[EXERCISE DIRECTIONS] Return the lines of the records below verbatim, starting at the line that contains "class: Aves" and ending at the final line of the records, with both of those lines included.

[PROVIDED INFORMATION]
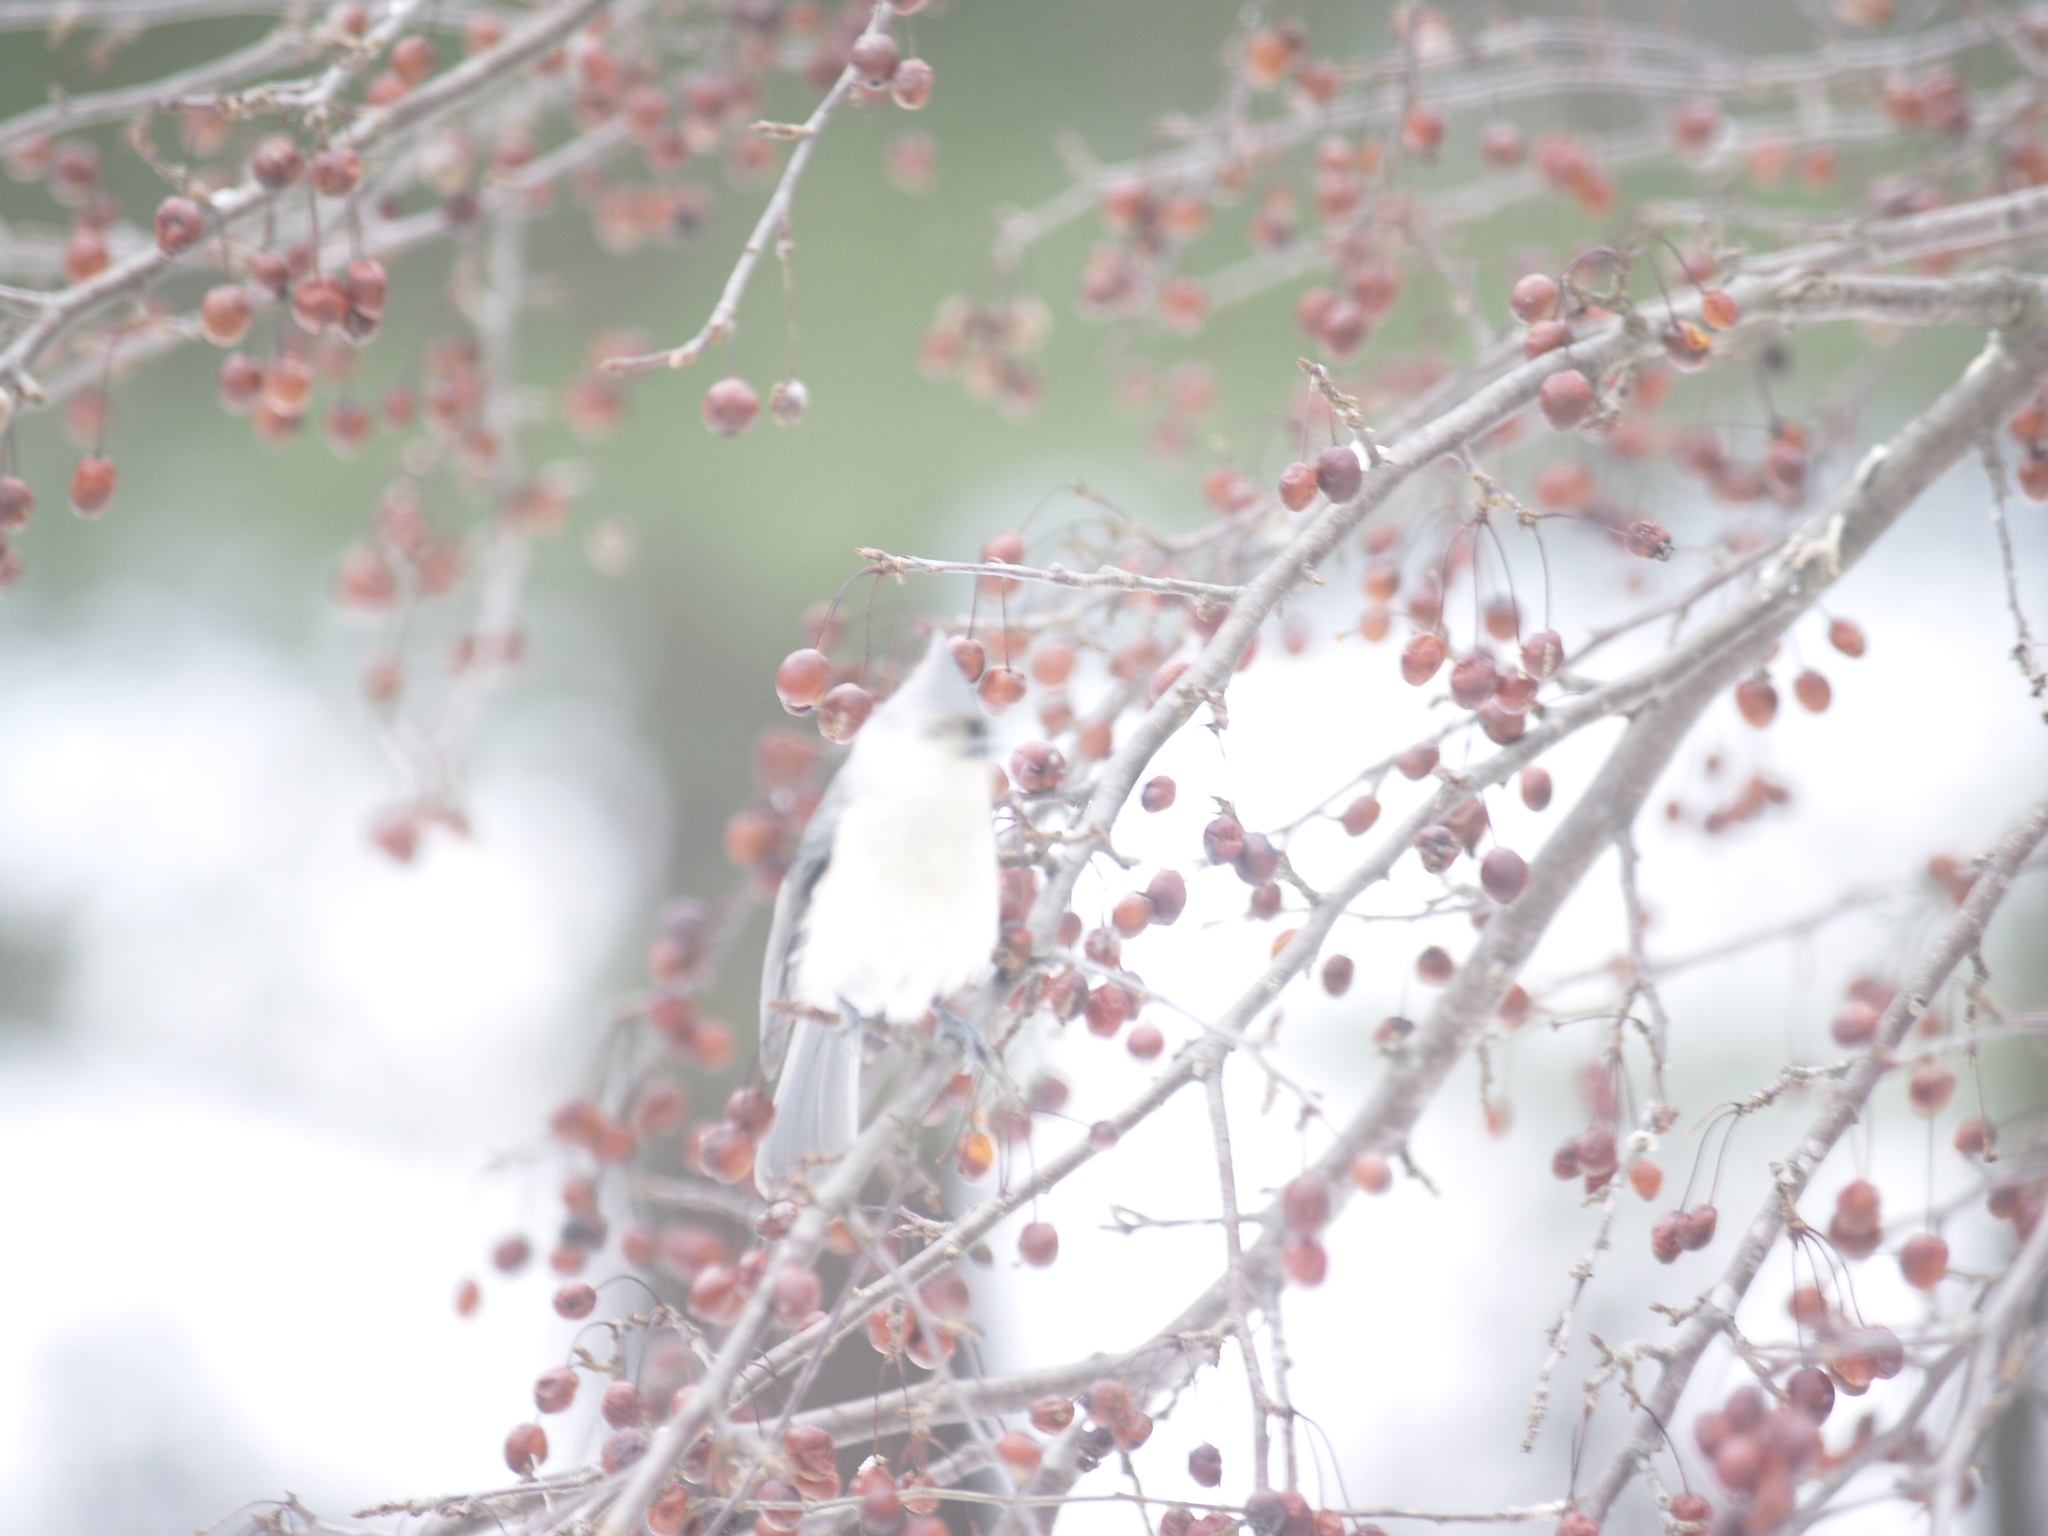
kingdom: Animalia
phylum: Chordata
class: Aves
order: Passeriformes
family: Paridae
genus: Baeolophus
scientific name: Baeolophus bicolor
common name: Tufted titmouse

[TASK ANSWER]
class: Aves
order: Passeriformes
family: Paridae
genus: Baeolophus
scientific name: Baeolophus bicolor
common name: Tufted titmouse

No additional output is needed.